Monday, March 10, 2014
Join us this Wednesday March 12th, 5pm at Harkness Auditorium, 333 Cedar Street, in New Haven for a panel on the changing health care landscape. Panelists include Ben Barnes, OPM Secretary, Lisa D’Abrosca, AFT Local 5049 at L&M Hospital, Paul Taheri, Yale Medical Group, Joseph Neff, Raleigh News & Observer, and George Jepsen, CT Attorney General. Rev. Tracy Johnson Russell, Vicar at St. Andrew’s Episcopal Church in New Haven, will moderate. The forum is co-sponsored by Local 34 and 35 Unite Here, Universal Health Care Fndn of CT, CT AFL-CIO, and the CT Health Policy Project.
Friday, March 7, 2014
Final results from a study confirm that, contrary to predictions, CT’s 2011 paid sick leave law did not cause an undue burden on businesses or the state’s economy. Confirming preliminary results, the study found that the law has brought important relief to tens of thousands of workers, predominantly in health/education/social services, hospitality and retail establishments, and especially part-time and nonunion workers. Few affected businesses reported abuses of the law – on average workers used less than half the sick days available to them, and one in three workers didn’t use any sick days in the last year. Many employers reported improved morale and reductions in the spread of illness. 77% of affected employers surveyed now support the law. One employer who had actively opposed the legislation commented that the new law “doesn’t even hit the radar screen.”
Thursday, March 6, 2014
I don’t believe CEPAC has addressed as sensitive an issue as supplemental screening for dense breast tissue. We heard very moving public testimony from survivors and advocates at the December meeting. About half of women have dense breast tissue and face the questions of determining their risks, whether to have supplemental screening, and if so, what screening to get. An important product of these meetings is the final action guide for patients, clinicians, payers and policymakers – now available for this issue. The action guide ensures that the science doesn’t just sit on a shelf but is translated into real tools to make better decisions. The consumer guide with 5 Questions for Women with Dense Breast Tissue to Ask their Doctor is available in English and Spanish.
Wednesday, March 5, 2014
In the first survey since the Affordable Care Act’s coverage expansions became effective, state health thoughtleaders’ perception of our state’s progress hasn’t changed much. CT again earned a C+ on health reform, and interestingly a somewhat lower C grade for effort in the latest survey. Among issue areas, CT continues to earn better marks for Medicaid, patient-centered medical homes and the health insurance exchange. The lowest marks are for health information technology, engaging consumers in policymaking, and payment reform/quality improvement. Thoughtleaders’ suggestions to improve progress are to engage consumers, smarter policymaking and leadership, and to improve communication and public education. The survey is part of the CT Health Reform Dashboard.
Tuesday, March 4, 2014
Monday, March 3, 2014
In the latest Gallup Well-Being Index CT dropped to 31st among states in 2013; we were in pretty good shape at 16th the year before. The Index includes typical measures such as rates of obesity, smoking, depression and eating produce, but also includes questions about other, less well measured but critical well-being indicators such as having safe places to exercise and learning new and interesting things daily. CT scores behind VT, MA, NH and ME in New England, but ahead of RI. By domain, CT’s best performance is in Healthy Behaviors (9th); our worst domain is Work Environment (49th). CT’s drop of 15 ranks from 2012 to 2013 was the second worst among states.

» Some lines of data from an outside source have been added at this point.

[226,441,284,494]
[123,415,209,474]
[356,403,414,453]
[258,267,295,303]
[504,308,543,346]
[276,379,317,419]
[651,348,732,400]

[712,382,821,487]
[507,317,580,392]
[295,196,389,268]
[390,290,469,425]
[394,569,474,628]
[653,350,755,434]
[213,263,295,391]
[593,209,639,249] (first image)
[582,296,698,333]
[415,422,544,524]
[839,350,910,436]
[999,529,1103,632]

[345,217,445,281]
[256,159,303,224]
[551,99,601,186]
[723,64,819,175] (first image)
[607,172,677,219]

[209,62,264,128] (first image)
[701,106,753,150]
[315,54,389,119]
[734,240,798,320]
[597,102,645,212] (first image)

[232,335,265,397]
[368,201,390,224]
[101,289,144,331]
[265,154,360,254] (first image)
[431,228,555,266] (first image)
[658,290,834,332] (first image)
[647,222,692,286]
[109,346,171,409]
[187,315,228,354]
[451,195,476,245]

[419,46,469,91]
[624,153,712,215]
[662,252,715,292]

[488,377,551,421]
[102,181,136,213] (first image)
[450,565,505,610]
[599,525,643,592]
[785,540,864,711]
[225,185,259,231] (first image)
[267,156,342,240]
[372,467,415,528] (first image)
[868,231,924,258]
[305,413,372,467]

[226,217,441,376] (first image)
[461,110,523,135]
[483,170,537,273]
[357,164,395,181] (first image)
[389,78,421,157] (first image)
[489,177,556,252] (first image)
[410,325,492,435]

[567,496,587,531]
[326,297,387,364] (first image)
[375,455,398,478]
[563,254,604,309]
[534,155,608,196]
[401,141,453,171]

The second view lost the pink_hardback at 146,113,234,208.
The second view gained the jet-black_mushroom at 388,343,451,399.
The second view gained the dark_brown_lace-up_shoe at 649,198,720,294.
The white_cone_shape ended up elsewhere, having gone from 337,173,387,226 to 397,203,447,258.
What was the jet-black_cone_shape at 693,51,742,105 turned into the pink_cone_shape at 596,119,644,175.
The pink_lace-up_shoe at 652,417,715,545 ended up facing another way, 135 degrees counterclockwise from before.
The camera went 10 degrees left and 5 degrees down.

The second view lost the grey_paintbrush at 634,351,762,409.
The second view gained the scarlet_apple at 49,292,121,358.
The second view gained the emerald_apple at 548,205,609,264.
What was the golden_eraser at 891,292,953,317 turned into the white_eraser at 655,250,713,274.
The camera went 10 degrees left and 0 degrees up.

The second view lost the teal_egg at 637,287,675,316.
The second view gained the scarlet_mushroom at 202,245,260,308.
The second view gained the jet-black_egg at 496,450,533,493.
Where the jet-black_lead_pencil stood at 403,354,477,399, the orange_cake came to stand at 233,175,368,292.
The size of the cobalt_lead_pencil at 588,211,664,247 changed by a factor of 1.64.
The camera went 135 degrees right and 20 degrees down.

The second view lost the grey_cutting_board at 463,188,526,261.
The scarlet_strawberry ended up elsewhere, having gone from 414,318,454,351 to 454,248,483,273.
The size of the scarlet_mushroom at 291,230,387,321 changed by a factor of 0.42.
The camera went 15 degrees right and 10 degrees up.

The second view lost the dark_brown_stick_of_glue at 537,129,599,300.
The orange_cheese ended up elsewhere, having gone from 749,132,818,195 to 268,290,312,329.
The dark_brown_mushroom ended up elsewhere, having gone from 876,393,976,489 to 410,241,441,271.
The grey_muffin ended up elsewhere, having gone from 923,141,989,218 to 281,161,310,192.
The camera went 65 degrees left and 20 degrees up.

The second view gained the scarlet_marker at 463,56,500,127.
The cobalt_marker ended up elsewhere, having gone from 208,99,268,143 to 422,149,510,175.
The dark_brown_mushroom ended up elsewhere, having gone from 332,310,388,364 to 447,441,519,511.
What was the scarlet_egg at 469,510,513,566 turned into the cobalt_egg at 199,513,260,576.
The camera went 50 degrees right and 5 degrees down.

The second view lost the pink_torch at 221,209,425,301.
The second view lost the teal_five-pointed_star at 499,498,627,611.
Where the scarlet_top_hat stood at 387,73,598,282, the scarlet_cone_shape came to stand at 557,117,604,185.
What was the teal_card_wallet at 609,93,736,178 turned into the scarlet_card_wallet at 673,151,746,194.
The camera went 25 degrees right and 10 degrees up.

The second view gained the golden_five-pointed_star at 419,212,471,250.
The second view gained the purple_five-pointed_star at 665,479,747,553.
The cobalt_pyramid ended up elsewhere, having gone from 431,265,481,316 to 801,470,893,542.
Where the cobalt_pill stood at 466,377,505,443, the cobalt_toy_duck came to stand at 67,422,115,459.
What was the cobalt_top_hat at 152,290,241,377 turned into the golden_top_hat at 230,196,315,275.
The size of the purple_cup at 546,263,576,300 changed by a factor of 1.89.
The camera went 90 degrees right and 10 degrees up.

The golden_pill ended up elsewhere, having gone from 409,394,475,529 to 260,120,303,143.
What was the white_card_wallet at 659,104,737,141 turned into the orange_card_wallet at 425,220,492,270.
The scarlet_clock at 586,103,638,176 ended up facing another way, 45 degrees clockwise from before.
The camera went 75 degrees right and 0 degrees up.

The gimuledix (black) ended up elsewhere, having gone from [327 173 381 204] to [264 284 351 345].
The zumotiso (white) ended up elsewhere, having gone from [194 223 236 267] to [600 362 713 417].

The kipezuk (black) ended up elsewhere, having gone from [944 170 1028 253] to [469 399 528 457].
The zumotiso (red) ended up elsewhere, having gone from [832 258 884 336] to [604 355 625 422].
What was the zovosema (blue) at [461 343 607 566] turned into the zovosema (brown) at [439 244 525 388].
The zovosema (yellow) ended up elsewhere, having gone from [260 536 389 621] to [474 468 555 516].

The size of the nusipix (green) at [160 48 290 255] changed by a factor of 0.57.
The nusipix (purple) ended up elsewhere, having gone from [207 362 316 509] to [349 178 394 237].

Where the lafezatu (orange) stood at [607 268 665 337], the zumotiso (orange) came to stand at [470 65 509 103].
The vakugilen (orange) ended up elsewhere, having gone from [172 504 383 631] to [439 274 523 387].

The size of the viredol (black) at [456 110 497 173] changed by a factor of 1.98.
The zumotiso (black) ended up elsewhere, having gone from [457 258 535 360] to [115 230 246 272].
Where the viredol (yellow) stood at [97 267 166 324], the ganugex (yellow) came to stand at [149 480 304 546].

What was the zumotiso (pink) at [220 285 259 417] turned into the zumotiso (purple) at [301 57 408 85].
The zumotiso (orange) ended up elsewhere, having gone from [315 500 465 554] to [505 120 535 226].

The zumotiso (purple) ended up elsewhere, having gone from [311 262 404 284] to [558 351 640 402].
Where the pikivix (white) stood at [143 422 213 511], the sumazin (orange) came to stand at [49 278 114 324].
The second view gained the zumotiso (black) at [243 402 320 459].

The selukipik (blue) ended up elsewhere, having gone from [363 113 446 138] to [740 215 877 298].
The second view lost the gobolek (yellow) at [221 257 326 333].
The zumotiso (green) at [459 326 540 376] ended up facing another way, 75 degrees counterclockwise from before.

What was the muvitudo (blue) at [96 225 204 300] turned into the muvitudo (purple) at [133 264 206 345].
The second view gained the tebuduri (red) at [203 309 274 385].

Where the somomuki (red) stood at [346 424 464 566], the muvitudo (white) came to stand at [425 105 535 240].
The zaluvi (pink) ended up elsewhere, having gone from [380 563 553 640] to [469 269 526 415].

Thursday, February 27, 2014
SIM is recruiting consumers, advocates and providers for workgroups to implement the administration’s health reform plan. SIM has been criticized for excluding critical stakeholders, especially consumers and advocates, in developing the original reform plan that is to cover at least 80% of all state residents in five years with a controversial payment model. Advocates are concerned that consumers will not receive independent support to ensure their interests are protected as a minority in workgroups with sophisticated insurance and other health care industry representatives. Advocates are also concerned that qualifications for consumers and advocates require agreement to support the already finalized SIM plan that included little stakeholder input and to further support the, as-yet-undecided recommendations of the workgroups. In a meeting called by SIM staff, advocates recommended that consumers make up a majority of workgroup members and that consumers choose their representatives (rather than the administration or their appointees). Neither recommendation was adopted or even discussed by the SIM steering committee. Despite this, it is critical that independent consumers and advocates apply for appointment. Independent consumer advocates are working on developing outside, independent resources to support those members with unbiased, full information on health policy options and effective advocacy. Applications are being accepted until March 19th.